Et si les chats disparaissaient du monde… – Genki Kawamura

EtsileschatsEst-ce que j’aurais craqué pour ce roman s’il s’était intitulé Deux milliards de battements de coeur ? Probablement pas… C’est pourtant sous ce titre qu’il a été publié chez Fleuve éditions en 2017 avant de reparaître chez Pocket avec un nouveau titre et un joli chat noir en couverture.

« Sans rien dire, j’ai attrapé mon chat pour le serrer contre moi. Il était chaud et doux, j’avais l’impression de porter une écharpe. Je câline souvent ce petit félin sans y penser, mais cette fois-ci c’était différent. C’est ça, la vie, ai-je songé. »

Le héros de ce roman a 30 ans, quand il apprend qu’il est condamné à brève échéance par une maladie grave. A peine a-t-il appris la terrible nouvelle, que le Diable lui apparaît et lui propose un marché : « Tu dois faire disparaître une chose de cette planète. En contrepartie, il te sera accordé un jour de vie supplémentaire ». Bien sûr, notre héros accepte le contrat, avant d’apprendre que le Diable choisit lui-même ce qui doit disparaître. Et si, pour commencer, il devait faire disparaître le chocolat ? Notre héros n’a qu’une chose à faire : accepter la disparition qui lui est proposée. La disparition a lieu et le monde en est plus ou moins modifié. La journée supplémentaire qui lui est alors accordée lui donne l’occasion de revoir un premier grand amour, de faire une déclaration d’amour au cinéma, de repenser à sa vie, à ses parents, ou encore à son chat…

« Les chats sont formidables. Ils feignent de ne se préoccuper de rien d’autre qu’eux-mêmes, mais en cas de coup dur, on peut compter sur eux. »
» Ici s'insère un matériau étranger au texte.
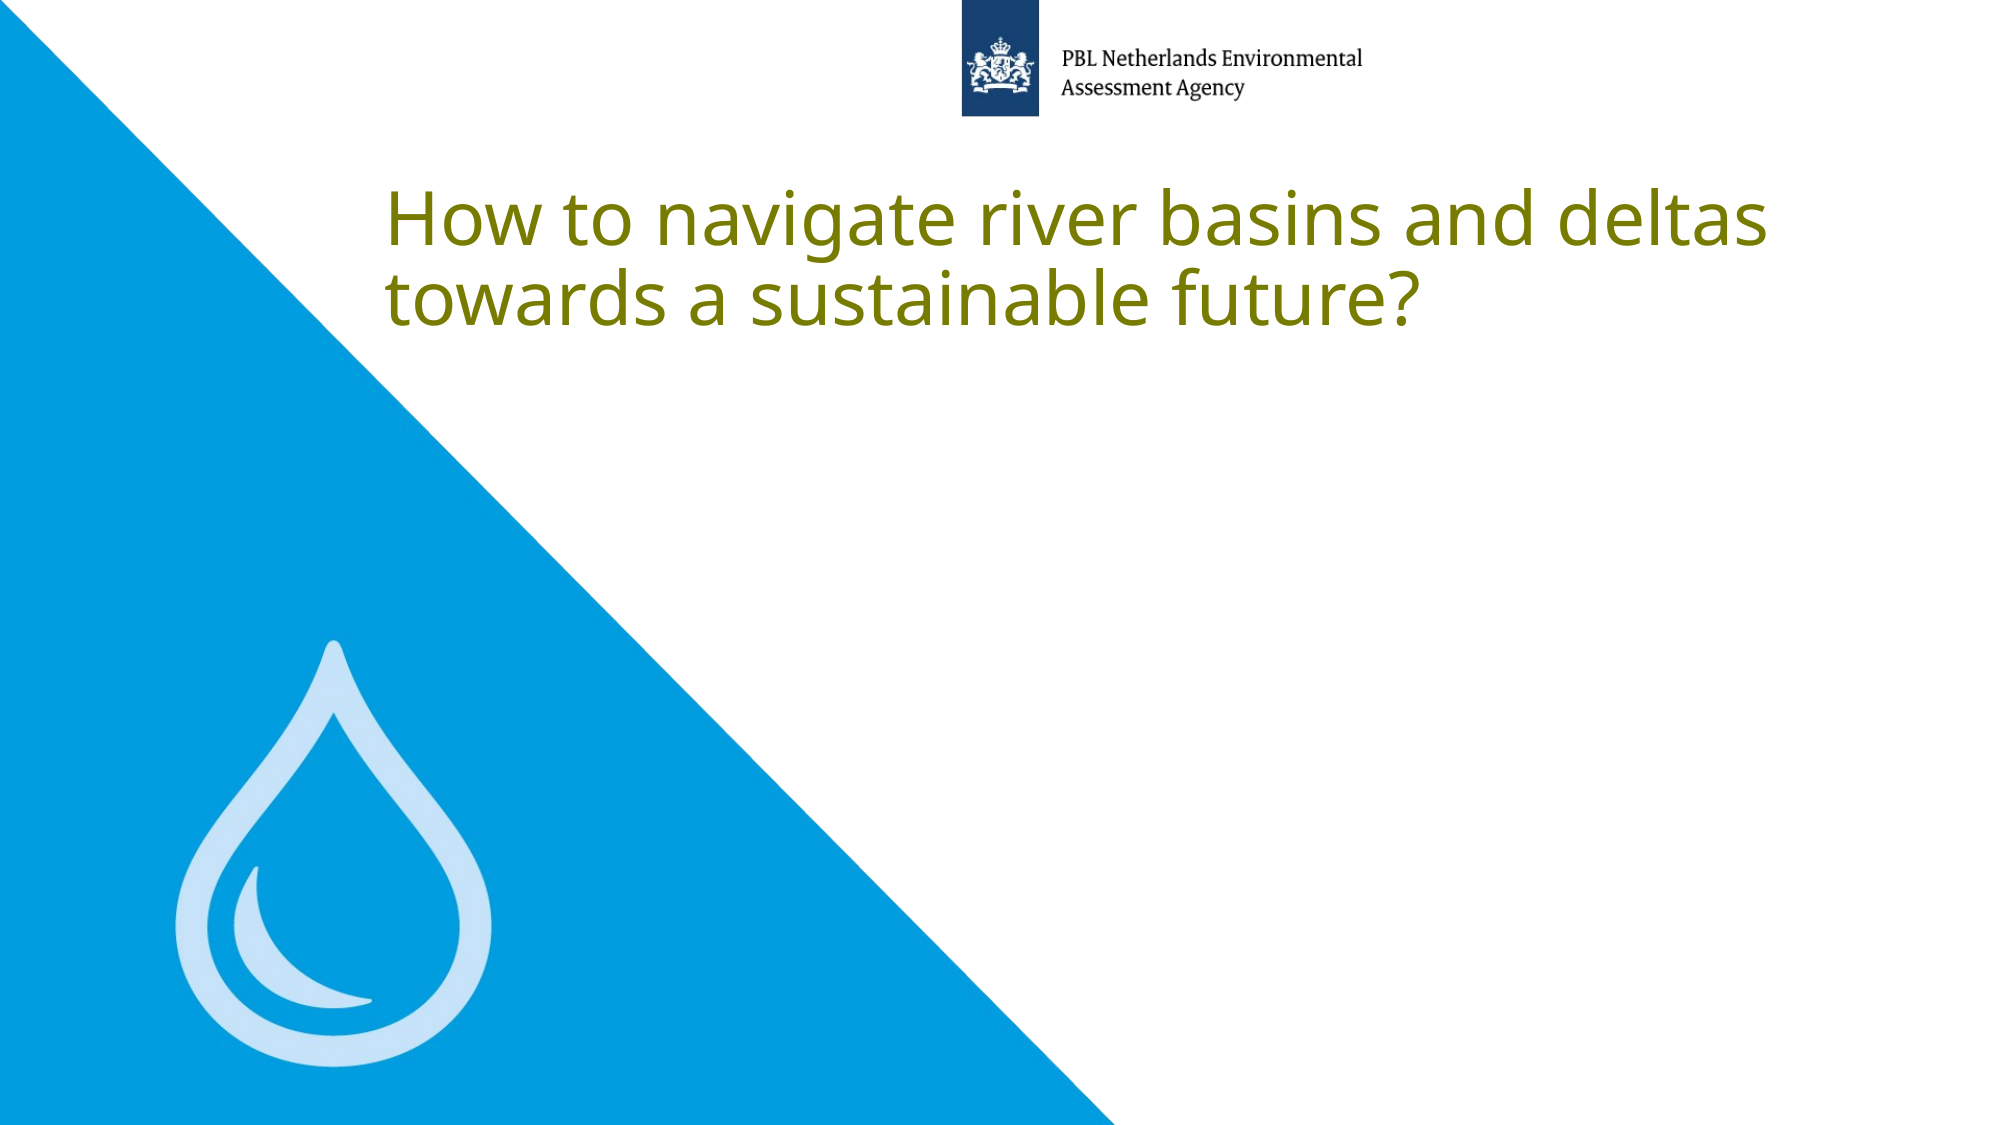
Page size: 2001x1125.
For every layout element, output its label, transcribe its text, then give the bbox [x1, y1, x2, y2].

picture [176, 640, 491, 1067]
picture [2, 0, 2000, 1125]
title How to navigate river basins and deltas towards a sustainable future? [369, 172, 1897, 436]
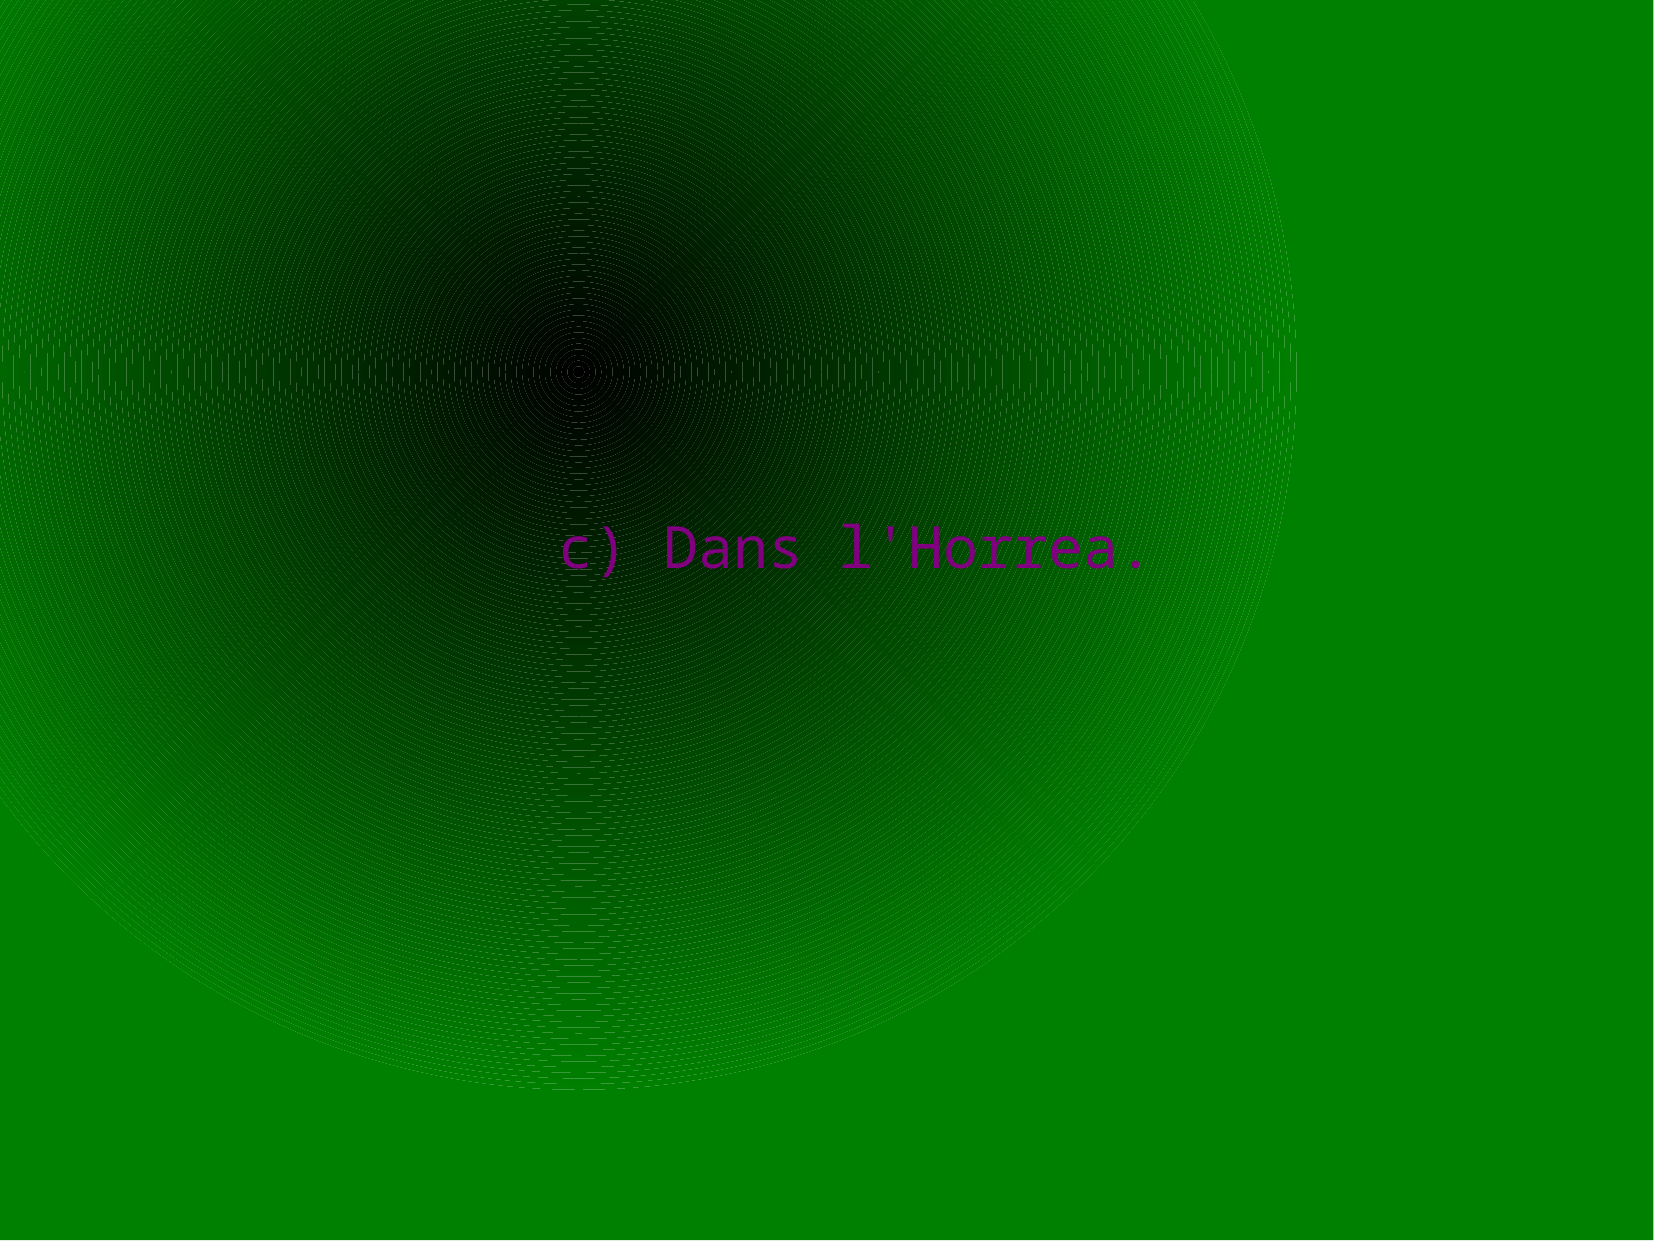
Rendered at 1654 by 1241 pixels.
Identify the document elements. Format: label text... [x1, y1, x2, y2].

text_box c) Dans l'Horrea. [531, 499, 1217, 582]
Bien sûr, si vous avez ou avez eu au moins un chat dans votre vie, vous apprécierez d’autant plus le roman de Genki Kawamura. Mais ce n’est pas absolument nécessaire, car ce court roman fantastique aborde, l’air de rien, bien d’autres sujets qui nous concernent tous. Vous y trouverez des listes, à la manière des Notes de chevet de Sei Shonagon. Et même un Je me souviens. Vous verserez peut-être quelques larmes. Car ce roman est à la fois fin, amusant, émouvant et absolument charmant.

KAWAMURA Genki. Et si les chats disparaissaient du monde…, traduit du japonais par Diane Durocher, Pocket, 2018, 165 p. (Sekai kara neko ga kieta nara, 2012).